[Opening Data under study section]
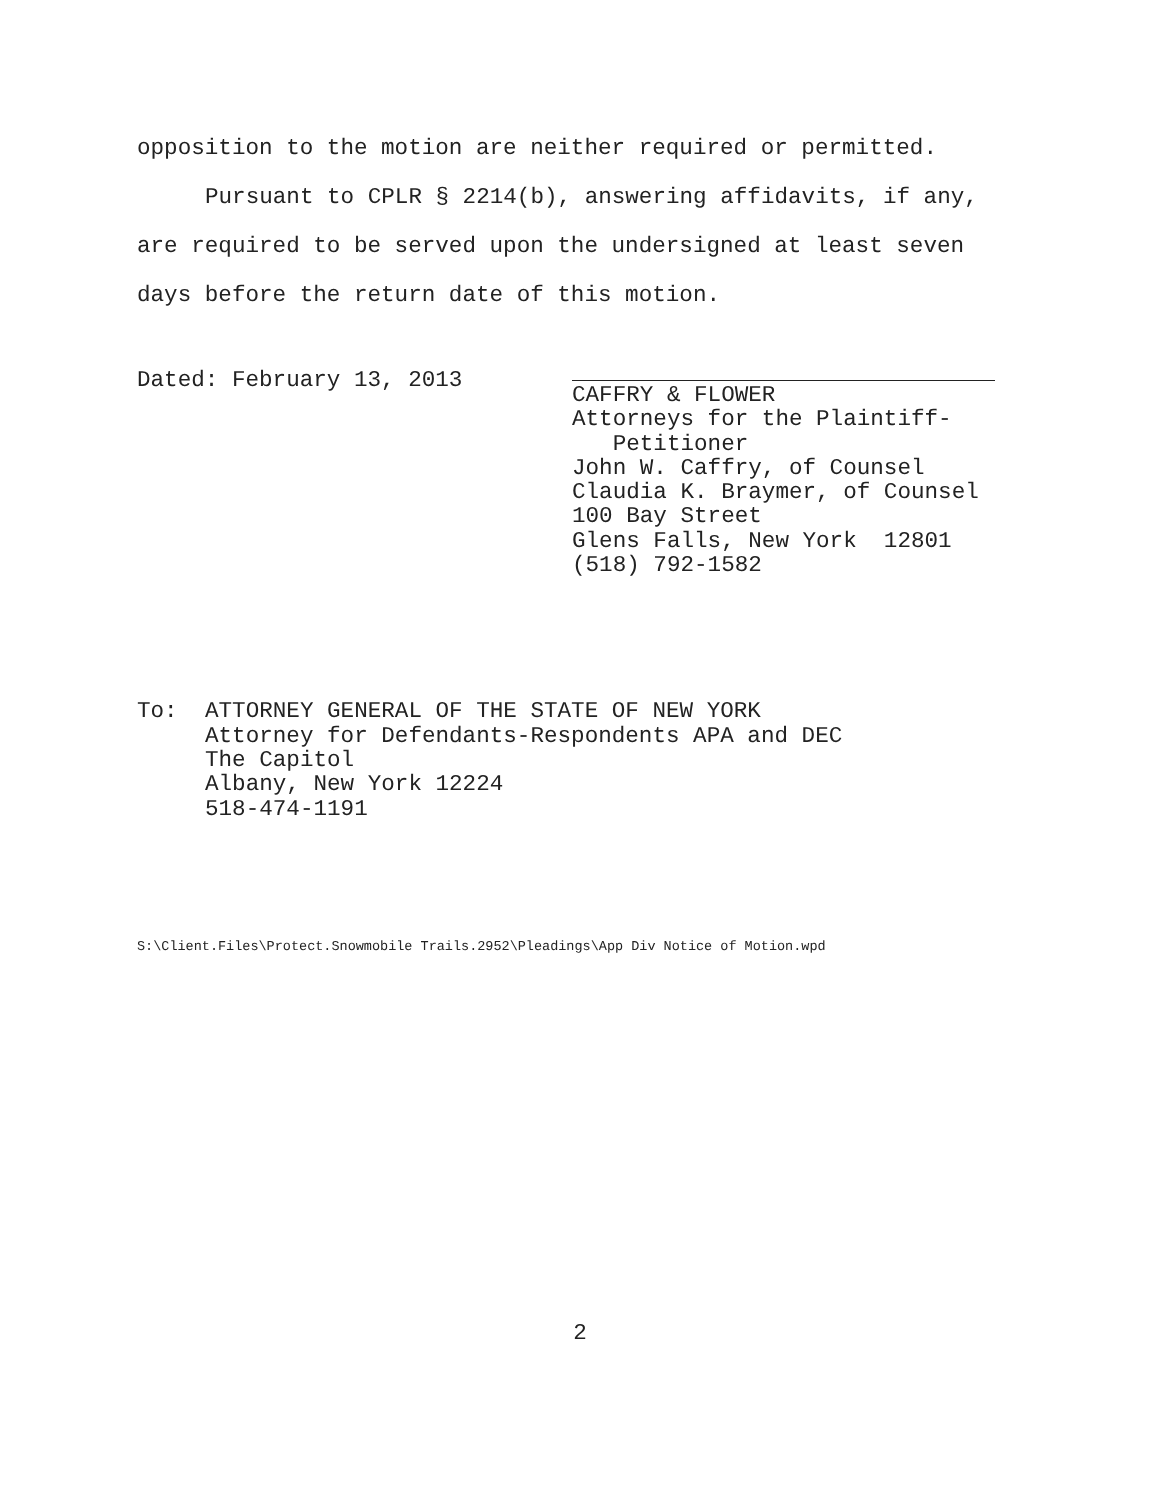opposition to the motion are neither required or permitted.
Pursuant to CPLR § 2214(b), answering affidavits, if any,
are required to be served upon the undersigned at least seven
days before the return date of this motion.
Dated: February 13, 2013
CAFFRY & FLOWER
Attorneys for the Plaintiff-
Petitioner
John W. Caffry, of Counsel
Claudia K. Braymer, of Counsel
100 Bay Street
Glens Falls, New York 12801
(518) 792-1582
To: ATTORNEY GENERAL OF THE STATE OF NEW YORK
Attorney for Defendants-Respondents APA and DEC
The Capitol
Albany, New York 12224
518-474-1191
S:\Client.Files\Protect.Snowmobile Trails.2952\Pleadings\App Div Notice of Motion.wpd
2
[Closing Data under study section]
Problem details: Quote the data above in full and without alteration; skip the pictures.

Written response:
opposition to the motion are neither required or permitted.
Pursuant to CPLR § 2214(b), answering affidavits, if any,
are required to be served upon the undersigned at least seven
days before the return date of this motion.
Dated: February 13, 2013
CAFFRY & FLOWER
Attorneys for the Plaintiff-
Petitioner
John W. Caffry, of Counsel
Claudia K. Braymer, of Counsel
100 Bay Street
Glens Falls, New York 12801
(518) 792-1582
To: ATTORNEY GENERAL OF THE STATE OF NEW YORK
Attorney for Defendants-Respondents APA and DEC
The Capitol
Albany, New York 12224
518-474-1191
S:\Client.Files\Protect.Snowmobile Trails.2952\Pleadings\App Div Notice of Motion.wpd
2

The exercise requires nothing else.